A majority of the 150 people who called Sage PLUS yesterday didn't qualify because their income was too high or they had drug coverage through their health insurance plan, said Cunningham.

Abigail Abraham of Nanakuli found out yesterday that she didn't qualify for the credit because her yearly income, when combined with her husband's, was above the $19,386 mark for married couples.

The 72-year-old retiree said she needs the extra cash to help pay for the seven costly prescriptions she has to take.

"That's why I tried to get this," Abraham said.

The drug credit is part of Medicare's drug discount card program launched this year, which offers discounts on costly prescription drugs to seniors.

In Hawai'i, the credit is available to single Medicare beneficiaries whose yearly income falls below $14,445 and to married couples whose income is $19,386 or less.

Eligible seniors get a $600 credit this year and another $600 next year. If you don't spend the $600 credit for this year, it rolls over, combining for a total of $1,200 toward prescription drugs.

Medicare estimates more than 33,000 Hawai'i residents may qualify for this drug credit, but most of those eligible have not signed up.

June Gonsalves has been trying to find out if she and her husband qualify for the $600 drug credit, which would help them with their monthly expenses.

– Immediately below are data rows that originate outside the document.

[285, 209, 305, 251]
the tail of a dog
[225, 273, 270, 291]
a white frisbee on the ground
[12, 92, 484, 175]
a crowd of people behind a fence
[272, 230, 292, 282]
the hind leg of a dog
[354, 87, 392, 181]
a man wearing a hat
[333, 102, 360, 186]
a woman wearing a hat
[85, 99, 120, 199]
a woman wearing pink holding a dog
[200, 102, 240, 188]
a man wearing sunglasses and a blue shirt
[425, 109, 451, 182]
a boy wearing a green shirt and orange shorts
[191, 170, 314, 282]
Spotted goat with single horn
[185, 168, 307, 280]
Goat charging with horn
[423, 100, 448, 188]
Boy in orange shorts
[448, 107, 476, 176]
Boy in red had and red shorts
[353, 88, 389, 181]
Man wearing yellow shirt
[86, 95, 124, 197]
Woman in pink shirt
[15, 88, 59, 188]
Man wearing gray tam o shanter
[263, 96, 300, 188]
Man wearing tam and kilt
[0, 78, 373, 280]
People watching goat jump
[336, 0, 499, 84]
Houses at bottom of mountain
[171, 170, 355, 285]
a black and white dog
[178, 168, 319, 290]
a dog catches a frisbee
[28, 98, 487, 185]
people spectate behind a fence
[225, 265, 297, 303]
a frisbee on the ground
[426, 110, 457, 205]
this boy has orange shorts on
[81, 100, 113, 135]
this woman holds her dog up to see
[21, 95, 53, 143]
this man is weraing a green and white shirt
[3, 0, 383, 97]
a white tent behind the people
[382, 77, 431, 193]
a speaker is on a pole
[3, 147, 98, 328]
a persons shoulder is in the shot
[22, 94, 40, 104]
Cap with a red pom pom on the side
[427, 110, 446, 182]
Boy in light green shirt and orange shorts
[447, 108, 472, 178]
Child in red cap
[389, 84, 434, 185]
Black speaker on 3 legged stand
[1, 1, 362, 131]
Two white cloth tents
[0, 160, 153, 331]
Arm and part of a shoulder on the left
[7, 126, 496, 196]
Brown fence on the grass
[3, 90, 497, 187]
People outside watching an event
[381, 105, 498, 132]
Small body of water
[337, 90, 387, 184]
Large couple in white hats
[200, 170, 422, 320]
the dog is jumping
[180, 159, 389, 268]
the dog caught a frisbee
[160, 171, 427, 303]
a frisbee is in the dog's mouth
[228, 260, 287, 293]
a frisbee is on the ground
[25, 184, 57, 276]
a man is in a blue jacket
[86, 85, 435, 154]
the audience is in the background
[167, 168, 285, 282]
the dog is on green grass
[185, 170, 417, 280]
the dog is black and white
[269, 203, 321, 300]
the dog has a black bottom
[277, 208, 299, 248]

The couple collect about $17,280 a year from Social Security, which qualifies them.

And they could use it. She has four prescriptions, including one that costs $15 for each pill. Her husband has three prescriptions.

In addition to drugs, they have to pay for rent and utilities for a two-bedroom apartment in Mililani. And what little money they had left over from an inheritance is going toward caskets — the only funeral expense they haven't covered yet.

"When we buy that, that's really going to wipe us out," said the 72-year-old retired preschool aide. "We struggle to make ends meet."

Gonsalves hopes they can qualify for the credit.

"If I can get the drug cheaper ... it will be worth it," she said. "This is what happens when you live too long."